** Dataset follows **

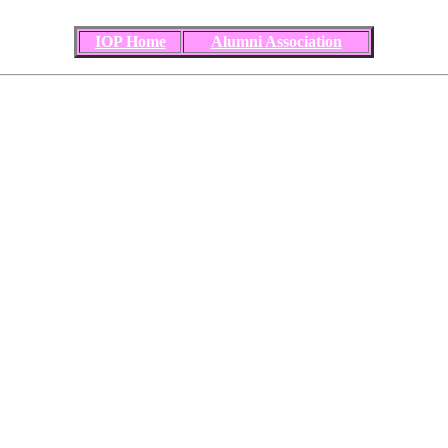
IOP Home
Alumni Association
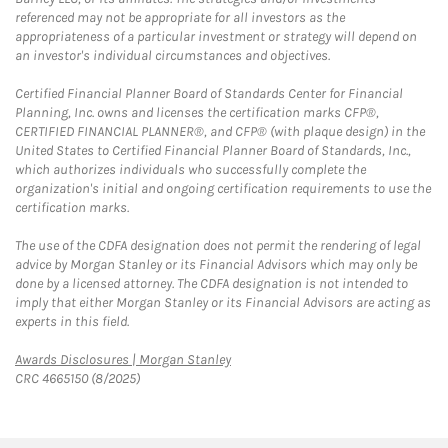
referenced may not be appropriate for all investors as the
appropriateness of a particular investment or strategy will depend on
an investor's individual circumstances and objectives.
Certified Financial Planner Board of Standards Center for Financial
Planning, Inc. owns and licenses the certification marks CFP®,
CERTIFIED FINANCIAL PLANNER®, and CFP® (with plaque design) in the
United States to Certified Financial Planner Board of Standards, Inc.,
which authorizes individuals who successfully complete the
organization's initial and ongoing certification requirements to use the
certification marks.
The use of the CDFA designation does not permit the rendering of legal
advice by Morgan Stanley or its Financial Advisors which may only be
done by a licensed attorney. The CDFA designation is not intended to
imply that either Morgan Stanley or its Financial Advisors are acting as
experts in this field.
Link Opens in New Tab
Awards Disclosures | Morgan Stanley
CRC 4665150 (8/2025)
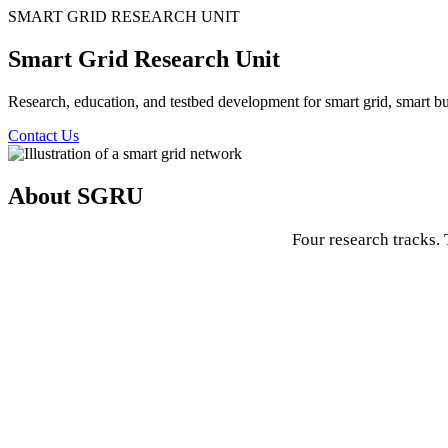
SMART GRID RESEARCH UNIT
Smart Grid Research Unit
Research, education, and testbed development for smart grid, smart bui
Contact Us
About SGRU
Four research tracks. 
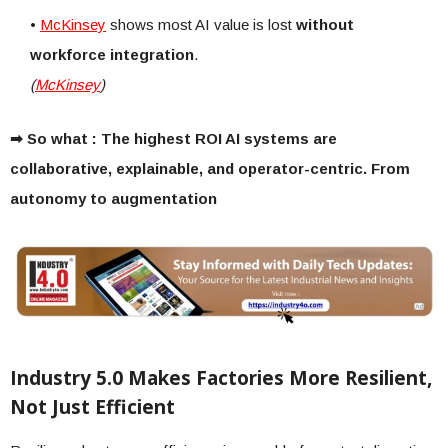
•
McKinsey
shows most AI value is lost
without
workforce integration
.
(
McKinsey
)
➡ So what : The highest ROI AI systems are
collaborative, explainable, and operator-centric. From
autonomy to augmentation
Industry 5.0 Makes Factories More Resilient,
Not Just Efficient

** End of Dataset **

### Aim of the exercise
Copy out every line of text in the listing above, keeping each line unchanged and in order. Leave the pictures out of your answer.

### Completed exercise
IOP Home
Alumni Association
referenced may not be appropriate for all investors as the
appropriateness of a particular investment or strategy will depend on
an investor's individual circumstances and objectives.
Certified Financial Planner Board of Standards Center for Financial
Planning, Inc. owns and licenses the certification marks CFP®,
CERTIFIED FINANCIAL PLANNER®, and CFP® (with plaque design) in the
United States to Certified Financial Planner Board of Standards, Inc.,
which authorizes individuals who successfully complete the
organization's initial and ongoing certification requirements to use the
certification marks.
The use of the CDFA designation does not permit the rendering of legal
advice by Morgan Stanley or its Financial Advisors which may only be
done by a licensed attorney. The CDFA designation is not intended to
imply that either Morgan Stanley or its Financial Advisors are acting as
experts in this field.
Link Opens in New Tab
Awards Disclosures | Morgan Stanley
CRC 4665150 (8/2025)
SMART GRID RESEARCH UNIT
Smart Grid Research Unit
Research, education, and testbed development for smart grid, smart bui
Contact Us
About SGRU
Four research tracks. 
•
McKinsey
shows most AI value is lost
without
workforce integration
.
(
McKinsey
)
➡ So what : The highest ROI AI systems are
collaborative, explainable, and operator-centric. From
autonomy to augmentation
Industry 5.0 Makes Factories More Resilient,
Not Just Efficient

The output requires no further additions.